In general, when it comes to not feeling well or having those kinds of coughs that just won’t stop, I prefer Irish whiskey over anything else - specifically Jameson.  It rolls nicely into a hot toddy, but it’s also of the right character to be imbibed when you are so sick that the taste of anything makes you sicker. It’s sweet, but not too sweet.  There’s a much nicer warmth than just taking cough syrup, and it doesn’t have the “whacked out feeling” the latter leaves you with. 

Whisky has long-been used for medicinal purposes.  Even during the U.S. Prohibition of the 1920s and 1930s, doctors delved out thousands of whisky prescriptions to cure everything from arthritis to, yes, coughs.  In fact, if memory serves me, Laphroaig was the only Scotch legally imported into the U.S. during that time because it was so medicinal smelling and tasting, authorities couldn’t see it being used as anything other than medicine.

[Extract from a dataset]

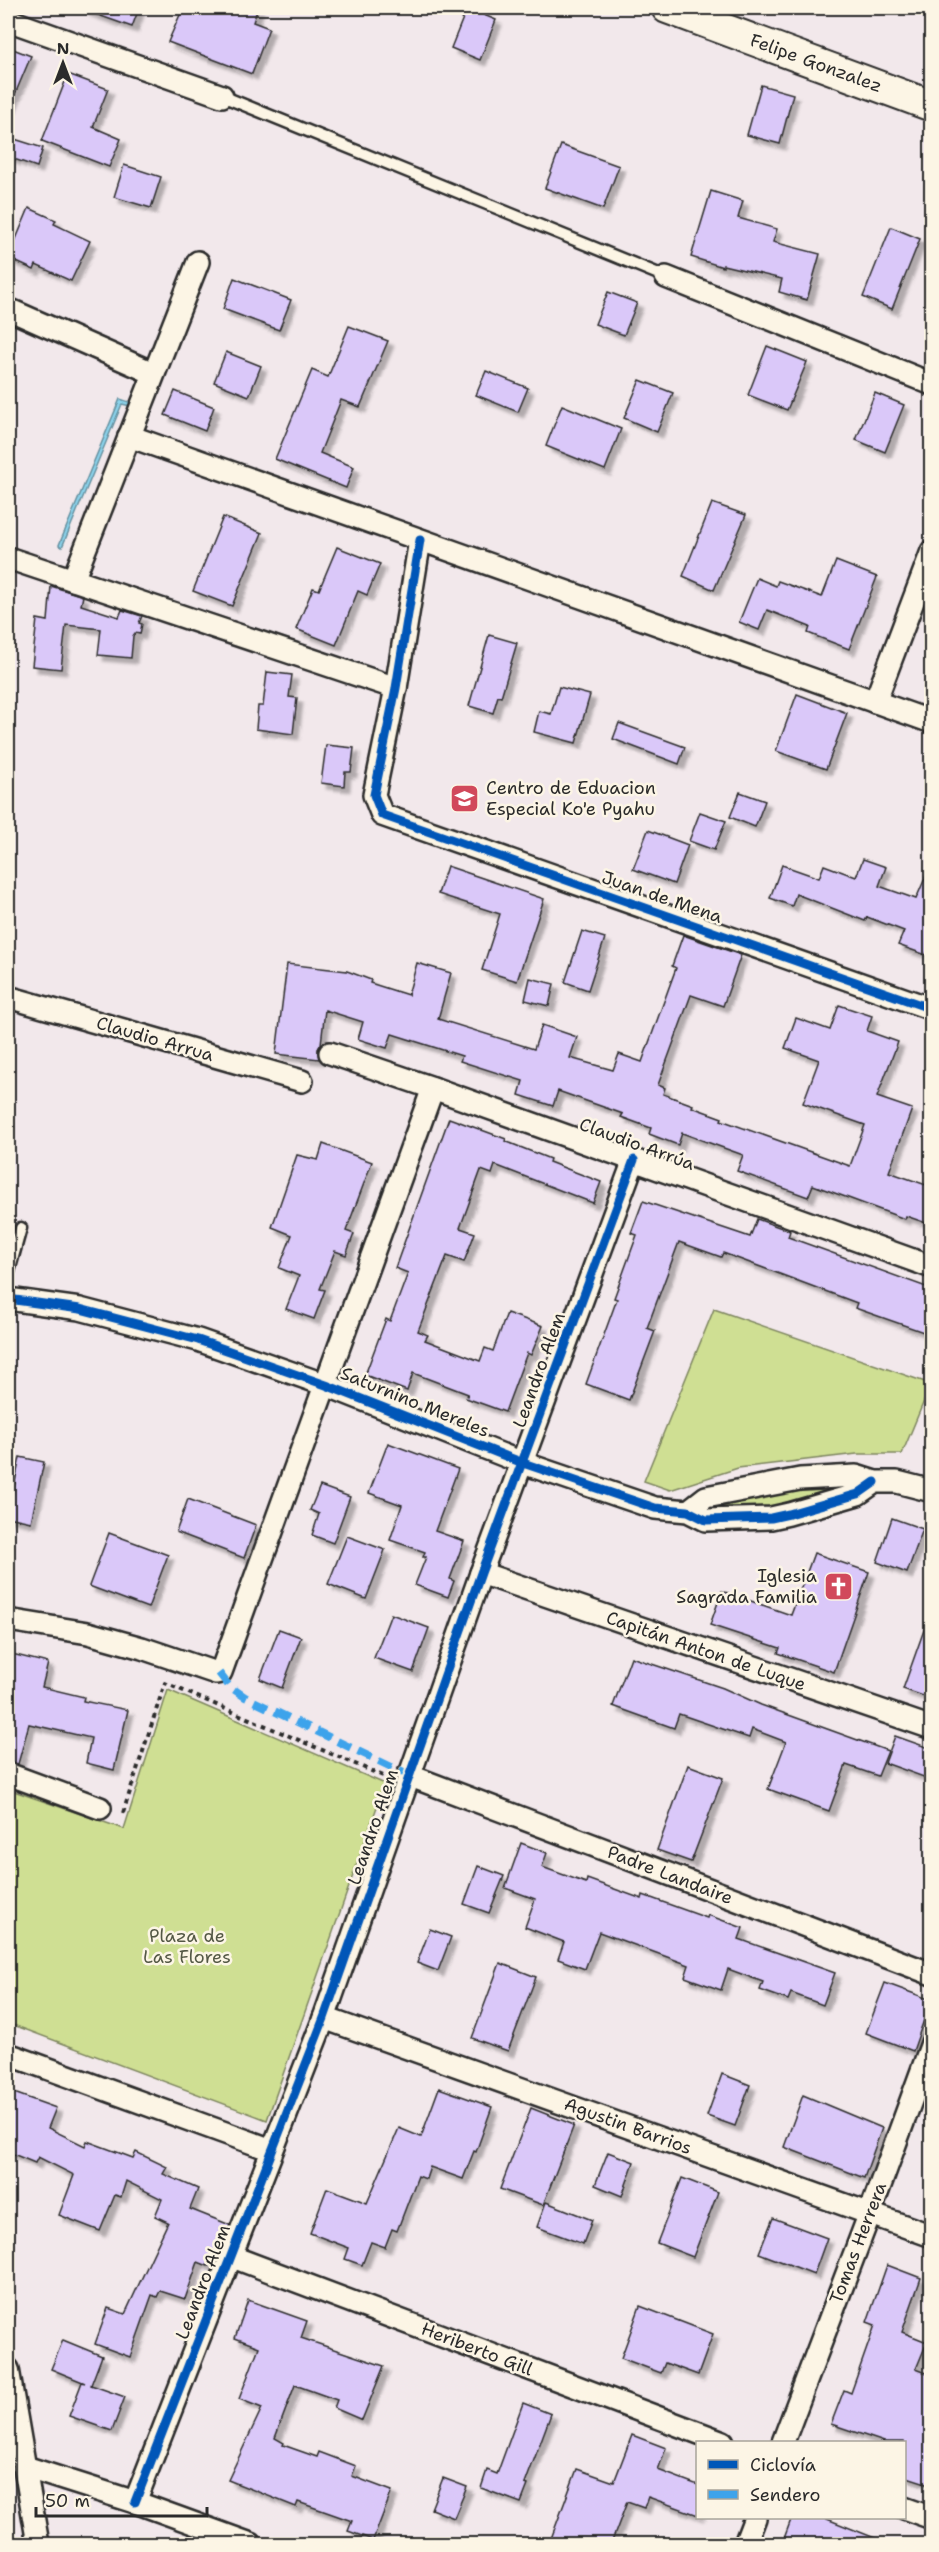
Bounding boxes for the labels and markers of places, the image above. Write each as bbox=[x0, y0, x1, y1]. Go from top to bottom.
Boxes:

So, the next time you reach for that Nyquil, try a dram of the amber cure-all.


Nov 6 2008

Welcome to the Whisky Guy!

I am pleased to welcome you my very own Web site devoted to my passion for whisky.  As many of you know, I shall be traveling abroad the next few months, and this site will allow you to follow my whisky-related experiences along the way.  While the blog won’t hit its stride until I move to the island of Islay off the coast of Scotland after the first of the year, I will still provide appropriate whisky updates during my time in India.  Yes, there is whisky in India, and I’m excited to tell you all about it.

My blogs will be far more than just musings about whisky.  As you may know from my columns, I tend to talk a little about whisky and a lot about…well, whatever else crosses my mind.  I have links to two of those columns on this site.  Unfortunately, I don’t have pdfs of the rest of my columns, which are boxed away in a storage unit in Los Angeles. 

Before I sign off (and rush to my flight to Delhi) I want to offer a sincere and boundless thanks to the boys at Dragonfly Design Group for this wonderful site.  I’ve worked with these guys on a number of projects through the years, and they are brilliant at taking broad ideas and making them into visual masterpieces.  My words and photos are their paint.  I love how they blend them into what you see before you.